Date: 29 January 2016

Venue: Annexe, Building R - Lange Winkelstraat - 2000 Antwerpen

Time: 3:00 PM - 4:30 PM

Organization / co-organization: CLiPS Research Center

Short description: CLiPS Colloquium by Gertjan Van Noord (Rijksuniversiteit Groningen)

Improving Automatically Parsed Dutch Treebanks (Gertjan Van Noord)

TITLE - Improving Automatically Parsed Dutch Treebanks
Prof. Gertjan Van Noord, Center for Language and Cognition, Rijksuniversiteit Groningen

ABSTRACT – In this presentation, we will describe the efforts (some in vain) to improve the available automatically parsed Lassy Large treebank.
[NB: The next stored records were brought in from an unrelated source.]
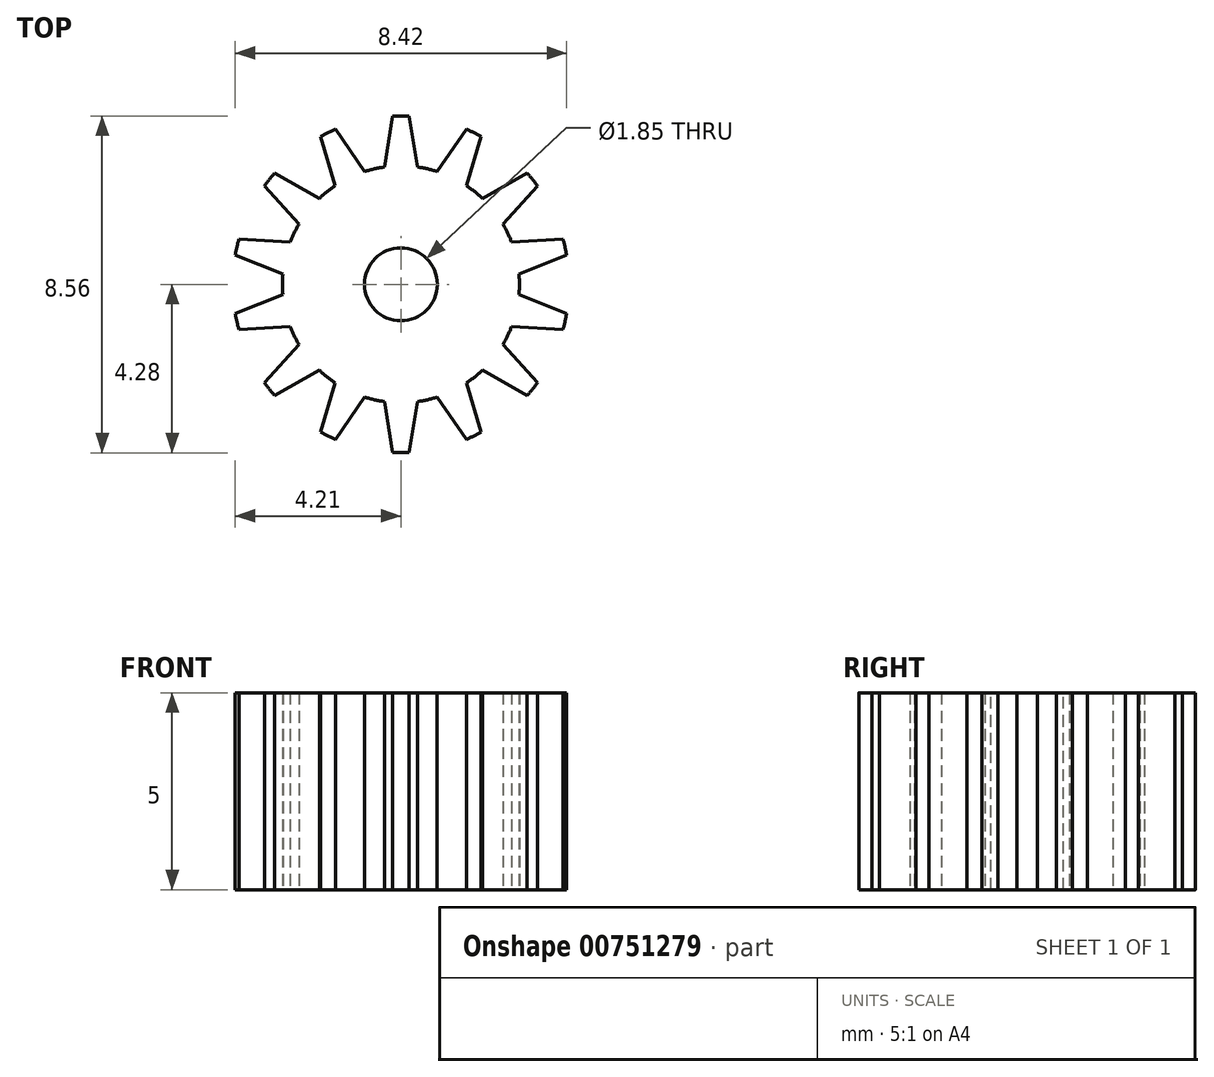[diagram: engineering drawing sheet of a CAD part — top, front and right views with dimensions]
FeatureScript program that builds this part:
annotation { "Feature Type Name" : "Feature", "Feature Type Description" : "" }
export const myFeature = defineFeature(function(context is Context, id is Id, definition is map)
    precondition{}
    {
        {
            assignVariable(context, id + "F0", {"name" : "teeth", "anyValue" : 14});
        }
        {
            var Q0;
            Q0=qCreatedBy(makeId("Top.planeOp"),FACE);
            var sketch = newSketch(context, id + "F1", { "sketchPlane" : qUnion([Q0])});
            skCircle(sketch, "E0", {"center": v(0, 0) * mm, "radius": 3 * mm});
            skCircle(sketch, "E1", {"center": v(0, 0) * mm, "radius": 4.28 * mm});
            skLineSegment(sketch, "E2", {"start": v(0.42, 2.98) * mm, "end": v(0.2, 4.27) * mm});
            skLineSegment(sketch, "E3", {"start": v(-0.42, 2.98) * mm, "end": v(-0.2, 4.27) * mm});
            skLineSegment(sketch, "E4", {"start": v(0, 0) * mm, "end": v(0, 64.06) * mm, "construction": true});
            skArc(sketch, "E5", {"start": v(-0.42, 2.98) * mm, "mid": v(-0.2, 3) * mm, "end": v(0, 3) * mm});
            skArc(sketch, "E6", {"start": v(0.42, 2.98) * mm, "mid": v(0.2, 3) * mm, "end": v(0, 3) * mm});
            skCircle(sketch, "E7", {"center": v(0, 0) * mm, "radius": 3.63 * mm, "construction": true});
            skPoint(sketch, "E8", {"position": v(-0.31, 3.62) * mm});
            skArc(sketch, "E9", {"start": v(0.2, 4.27) * mm, "mid": v(0.1, 4.27) * mm, "end": v(0, 4.28) * mm});
            skArc(sketch, "E10", {"start": v(-0.2, 4.27) * mm, "mid": v(-0.1, 4.27) * mm, "end": v(0, 4.28) * mm});
            skPoint(sketch, "E11", {"position": v(0.31, 3.62) * mm});
            skSolve(sketch);
        }
        {
            var Q0;
            Q0=qCreatedBy(makeId("Right.planeOp"),FACE);
            var sketch = newSketch(context, id + "F2", { "sketchPlane" : qUnion([Q0])});
            skLineSegment(sketch, "E12", {"start": v(0, 16.96) * mm, "end": v(0, -9.96) * mm, "construction": true});
            skSolve(sketch);
        }
        {
            var Q0;
            {var subQ0=sQuery(id+"F1.wireOp",EDGE,"E0");var subQ1=makeQuery(id+"F1.imprint","INTERSECT",VERTEX,{"derivedFrom":[subQ0,sQuery(id+"F1.wireOp",EDGE,"E2")]});Q0=makeQuery(id+"F1.imprint","IMPRINT",FACE,{"disambiguationData":[TD([[makeQuery(id+"F1.imprint","IMPRINT",EDGE,{"disambiguationData":[TD([[subQ1,-1.0]])],"derivedFrom":subQ0}),1.0]])]});}
            extrude(context, id + "F3", {"entities" : qUnion([Q0]), "depth" : 5 * mm, "offsetDistance" : 25 * mm});
        }
        {
            var Q0;
            {var subQ0=sQuery(id+"F1.wireOp",EDGE,"E2");Q0=makeQuery(id+"F1.imprint","IMPRINT",FACE,{"disambiguationData":[TD([[makeQuery(id+"F1.imprint","IMPRINT",EDGE,{"derivedFrom":subQ0}),1.0]])]});}
            extrude(context, id + "F4", {"entities" : qUnion([Q0]), "operationType" : NewBodyOperationType.ADD, "depth" : 5 * mm, "offsetDistance" : 25 * mm});
        }
        {
            var Q0;
            Q0=makeQuery(id+"F3.opExtrude","SWEPT_BODY",BODY,{"disambiguationData":[OSD([sQuery(id+"F1.wireOp",EDGE,"E0")])]});
            var Q1;
            Q1=sQuery(id+"F2.wireOp",EDGE,"E12");
            circularPattern(context, id + "F5", {"operationType" : NewBodyOperationType.ADD, "entities" : qUnion([Q0]), "axis" : qUnion([Q1]), "angle" : 360 * degree, "instanceCount" : getVariable(context, 'teeth'), "equalSpace" : true});
        }
        {
            var Q0;
            {var subQ0=sQuery(id+"F1.wireOp",EDGE,"E0");var subQ1=makeQuery(id+"F4.boolean.opBoolean","MERGE",FACE,{"derivedFrom":[makeQuery(id+"F3.opExtrude","CAP_FACE",FACE,{"disambiguationData":[OSD([subQ0])],"isStart":false}),makeQuery(id+"F4.opExtrude","CAP_FACE",FACE,{"disambiguationData":[OSD([subQ0,sQuery(id+"F1.wireOp",EDGE,"E1"),sQuery(id+"F1.wireOp",EDGE,"E2"),sQuery(id+"F1.wireOp",EDGE,"E3")])],"isStart":false})]});Q0=makeQuery(id+"F5.boolean.opBoolean","MERGE",FACE,{"derivedFrom":[subQ1,makeQuery(id+"F5.opPattern","COPY",FACE,{"derivedFrom":subQ1,"instanceName":"1"}),makeQuery(id+"F5.opPattern","COPY",FACE,{"derivedFrom":subQ1,"instanceName":"2"}),makeQuery(id+"F5.opPattern","COPY",FACE,{"derivedFrom":subQ1,"instanceName":"3"}),makeQuery(id+"F5.opPattern","COPY",FACE,{"derivedFrom":subQ1,"instanceName":"4"}),makeQuery(id+"F5.opPattern","COPY",FACE,{"derivedFrom":subQ1,"instanceName":"5"}),makeQuery(id+"F5.opPattern","COPY",FACE,{"derivedFrom":subQ1,"instanceName":"6"}),makeQuery(id+"F5.opPattern","COPY",FACE,{"derivedFrom":subQ1,"instanceName":"7"}),makeQuery(id+"F5.opPattern","COPY",FACE,{"derivedFrom":subQ1,"instanceName":"8"}),makeQuery(id+"F5.opPattern","COPY",FACE,{"derivedFrom":subQ1,"instanceName":"9"}),makeQuery(id+"F5.opPattern","COPY",FACE,{"derivedFrom":subQ1,"instanceName":"10"}),makeQuery(id+"F5.opPattern","COPY",FACE,{"derivedFrom":subQ1,"instanceName":"11"}),makeQuery(id+"F5.opPattern","COPY",FACE,{"derivedFrom":subQ1,"instanceName":"12"}),makeQuery(id+"F5.opPattern","COPY",FACE,{"derivedFrom":subQ1,"instanceName":"13"}),makeQuery(id+"F5.opPattern","COPY",FACE,{"derivedFrom":subQ1,"instanceName":"14"}),makeQuery(id+"F5.opPattern","COPY",FACE,{"derivedFrom":subQ1,"instanceName":"15"}),makeQuery(id+"F5.opPattern","COPY",FACE,{"derivedFrom":subQ1,"instanceName":"16"}),makeQuery(id+"F5.opPattern","COPY",FACE,{"derivedFrom":subQ1,"instanceName":"17"}),makeQuery(id+"F5.opPattern","COPY",FACE,{"derivedFrom":subQ1,"instanceName":"18"}),makeQuery(id+"F5.opPattern","COPY",FACE,{"derivedFrom":subQ1,"instanceName":"19"}),makeQuery(id+"F5.opPattern","COPY",FACE,{"derivedFrom":subQ1,"instanceName":"20"}),makeQuery(id+"F5.opPattern","COPY",FACE,{"derivedFrom":subQ1,"instanceName":"21"}),makeQuery(id+"F5.opPattern","COPY",FACE,{"derivedFrom":subQ1,"instanceName":"22"}),makeQuery(id+"F5.opPattern","COPY",FACE,{"derivedFrom":subQ1,"instanceName":"23"}),makeQuery(id+"F5.opPattern","COPY",FACE,{"derivedFrom":subQ1,"instanceName":"24"})]});}
            var sketch = newSketch(context, id + "F6", { "sketchPlane" : qUnion([Q0])});
            skCircle(sketch, "E13", {"center": v(0, 0) * mm, "radius": 0.93 * mm});
            skSolve(sketch);
        }
        {
            var Q0;
            Q0=makeQuery(id+"F6.imprint","IMPRINT",FACE,{"disambiguationData":[TD([[makeQuery(id+"F6.imprint","IMPRINT",EDGE,{"derivedFrom":sQuery(id+"F6.wireOp",EDGE,"E13")}),1.0]])]});
            extrude(context, id + "F7", {"entities" : qUnion([Q0]), "operationType" : NewBodyOperationType.REMOVE, "endBound" : BoundingType.THROUGH_ALL, "oppositeDirection" : true, "depth" : 25 * mm, "offsetDistance" : 25 * mm});
        }
    });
We describe some aspects of the Alpino parser, and some recent attempts at improving the parser. Alpino is a hybrid system in which a hand-written grammar and large dictionary is combined with a statistical disambiguation component. The disambiguation component uses co-occurrence information extracted from large treebanks for improved disambiguation accuracy. We describe a recent experiment to add word embedding features to the disambiguation component.

We further zoom in on the part-of-speech annotation layer of the existing Lassy Large treebanks, suggesting that the part-of-speech labels, originally provided by a separate POS-tagger, are of questionable quality. We analyse some of the reasons for this, and describe our efforts to provide part-of-speech labels as a side-effect of parsing, and we provide some initial experimental results indicating a huge potential improvement of POS-tagging accuracy using the parser as a tagger.

BIO - Gertjan Van Noord is professor of Language Technologies at the Rijksuniversiteit Groningen (RUG), where he has been working since 1999. He obtained his M.A. in General Linguistics at the University of Utrecht with a major in Computational Linguistics, the subject which he further pursued in a PhD at the same university focusing on Reversibility in Language Processing. During his PhD he also spent one year at the University of Saarland, in Saarbrücken, working on Bidirectional Linguistic Deduction. In 1990, he was one of the initiators of the CLIN meetings, which he contributed to shape and that have been promoting the study of Computational Linguistics in the Low Countries over the past 26 years. He supervised many PhD students and post-docs which now work in top universities worldwide. Among the many conferences and workshops he chaired and organized, in 2006 he chaired the European Chapter of the Association for Computational Linguistics (EACL), and in 2009 he was elected in the Executive Board of the Association for Computational Linguistics (ACL), becoming Vice-President Elect in 2012 and President in 2014.